As I was going through the readings for this week - I realized that I have done a lot of Socratic seminars in high school and my undergrad, but have never been in a book club. Book clubs sound so much more leisurely, but I wonder if they still allow for some great deep and meaningful conversation that a Socratic seminar allows (or in my experience, has allowed).
I found the Mark Prensky piece from the The Chronicle: In the 21st-Century University, Let's Ban (Paper) Books to be humorous, at times annoying, but overall interesting. While reading it, I wondered if people reading about working on personal computers felt the same way. I don't think books will be forever gone, or that there will one day be a ban on paper books. I also don't agree that paper and ink are on its way out like papyrus is because we have a new media. Books we understand, and can take care of them and preserve them. Digital information is a wild card still. Maybe Prensky is going somewhere with this argument, even if he is going there alone. I think one thing can definitely be said, things are changing, things have always changed, and things always will change.

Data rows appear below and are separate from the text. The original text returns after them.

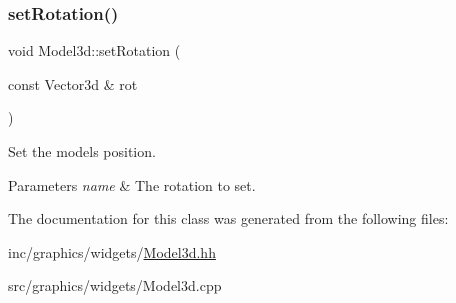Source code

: \subsubsection{\texorpdfstring{set\+Rotation()}{setRotation()}}
{\footnotesize\ttfamily void Model3d\+::set\+Rotation (\begin{DoxyParamCaption}\item[{const Vector3d \&}]{rot }\end{DoxyParamCaption})}



Set the model\textquotesingle{}s position. 


\begin{DoxyParams}{Parameters}
{\em name} & The rotation to set. \\
\hline
\end{DoxyParams}


The documentation for this class was generated from the following files\+:\begin{DoxyCompactItemize}
\item 
inc/graphics/widgets/\hyperlink{Model3d_8hh}{Model3d.\+hh}\item 
src/graphics/widgets/Model3d.\+cpp\end{DoxyCompactItemize}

In class we focused a lot on how to create an environment for a book club or Socratic seminar that takes "you" (the librarian) out of the equation. Socratic seminars are different from book clubs, in that you need to have read the material before hand or else you can't participate. Also, you can ask more factual based questions, and pull more from the text (i.e. Look at this sentence structure on page 50). It is much more academic. Book Clubs remind me of more leisure, hanging out with your friends. The librarian isn't there to teach, or to quiz people on their reading comprehension. Rather, the librarian is there to facilitate and provide a great experience. A lot of this has to do with the types of questions ask, and I think overall, feeling out how things are going. Part of this is figuring out when is a digression beneficial, and when is it detrimental. I get really excited about books, and discussing stories, that I think this is something I will have to keep in check!
"Part of this is figuring out when is a digression beneficial, and when is it detrimental." YES! A lifelong learning curve for me.